Sunday, October 28, 2012

Echoes of Eternity

Peter Hitchens is an obstinate pursuer of what he holds to be true and doggedly points out cant and idiocy where he sees it. He can be a bit bonkers at times, but he also has the irritating habit of being right occasionally. He turns his attention this week to the dumbing down of the Anglican liturgy in favour of popularising weddings in the hope of getting folk to attend church (Enter a church and you should hear echoes of eternity - not the Sugababes). What he says might just be as true of the liturgy in many Catholic parishes in the UK (though the shopping mall may have better architecture in our case):

The whole point of churches is to disturb our day-to-day lives with the haunting rhythms and poetry of eternity. If we go into them and find that they are just like the nearest shopping mall, only with nicer architecture, then we will turn away disappointed. I don’t know if anything could have saved Christianity in England from becoming a despised minority religion. But I am quite sure that these pathetic attempts to appease the spirit of the modern age have made things much, much worse. Even 50 years ago, the Christian religion still had the attention and loyalty of many serious people. Now, even those of us who still stick to it find it hard to defend our supposed leaders.

Saturday, October 27, 2012

Dominus Pastor Meus

Tuesday, October 23, 2012

The Prudence of Cardinal Hume

This is not a post destined to make me a lot of friends.

I am sure that like many of you, I find myself like a bystander at a car crash watching the Jimmy Savile-BBC-[Insert name of public body] affair unravel.

In the noise and thunder, I could not help thinking about the role of Cardinal Hume. From what I have read of him, his personal integrity and holiness, as far as one can judge these things as a mortal human being, are unquestioned. A couple of thoughts keep creeping up on me about the late Cardinal Hume with regard to the affair, which perhaps I should keep to myself, but I don't think I can.

As I alluded in a previous post, Savile's sexual reputation in Leeds was not one of a man of restraint and he made no secret of the fact that he was a sexual libertine (I can't find the link but there were reports in the papers of him having had "hundreds" of casual sexual liaisons, he gleefully shows condoms in his luggage on the Louis Theroux programme aired on the BBC). These were hardly state secrets.

▶ _PROVIDED DATA_

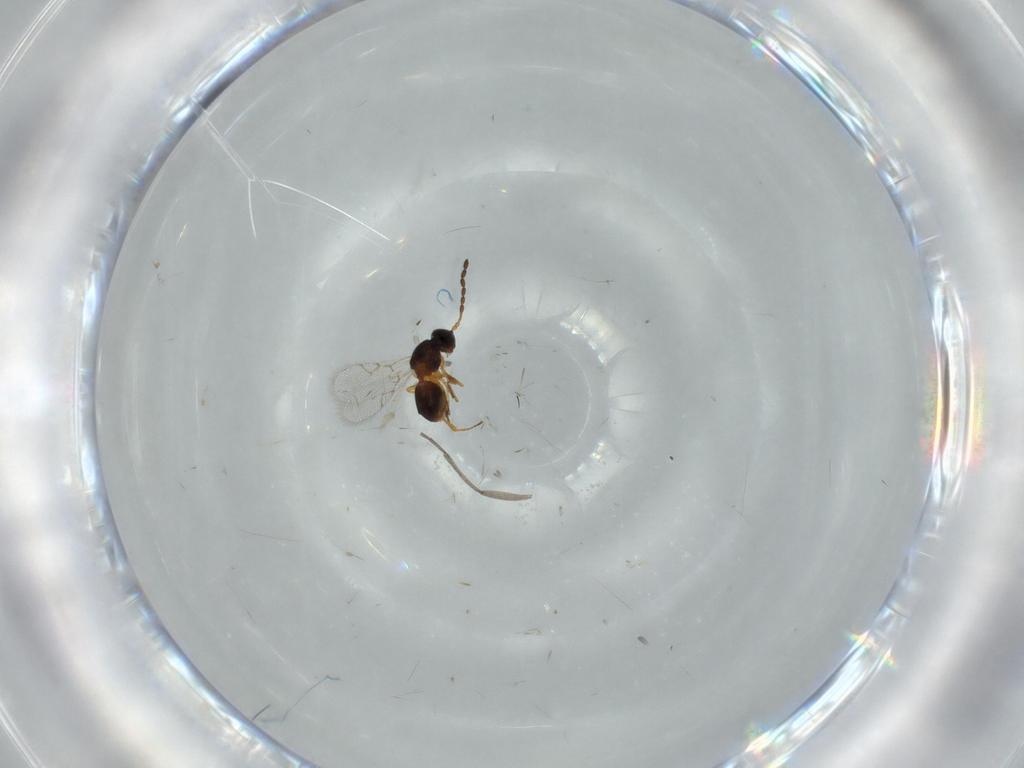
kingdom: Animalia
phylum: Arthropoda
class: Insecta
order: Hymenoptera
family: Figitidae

--

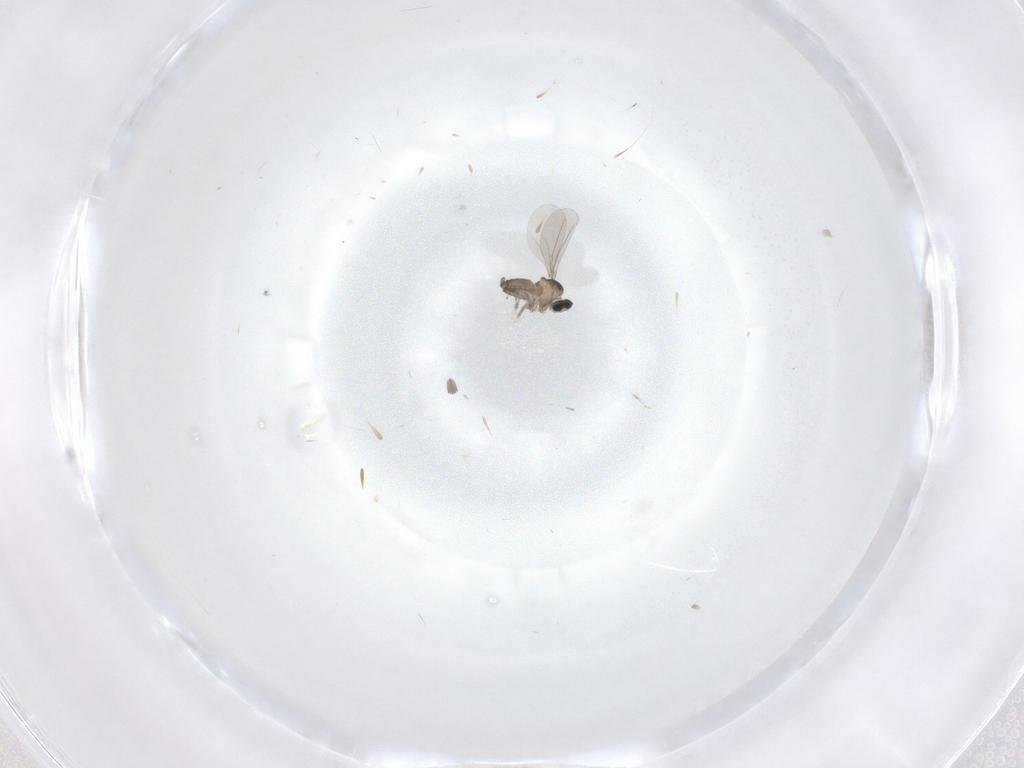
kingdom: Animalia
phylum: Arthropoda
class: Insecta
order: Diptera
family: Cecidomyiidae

▶ _TO BE DONE_
[a] According to the blog text, what subject does Peter Hitchens take up this week?
[b] Shorten the paragraph of the blog text that begins "In the noise and thunder" and keep its main facts.
[c] In the blog text, reproduce word for word the part that opens with the words containing "This is not" and closes with "body] affair unravel.".
The items are separate material with no connection to the blog text.

▶ _PROBLEM SOLUTIONS_
[a] The dumbing down of the Anglican liturgy in favor of popularizing weddings, in the hope of getting people to attend church.

[b] Amid the uproar, the writer kept thinking about Cardinal Hume's role. From what the writer has read, his personal integrity and holiness are unquestioned, as far as a mortal can judge. Still, a couple of thoughts about the late Cardinal and the affair keep creeping up, and the writer can't keep them private.

[c]
This is not a post destined to make me a lot of friends.

I am sure that like many of you, I find myself like a bystander at a car crash watching the Jimmy Savile-BBC-[Insert name of public body] affair unravel.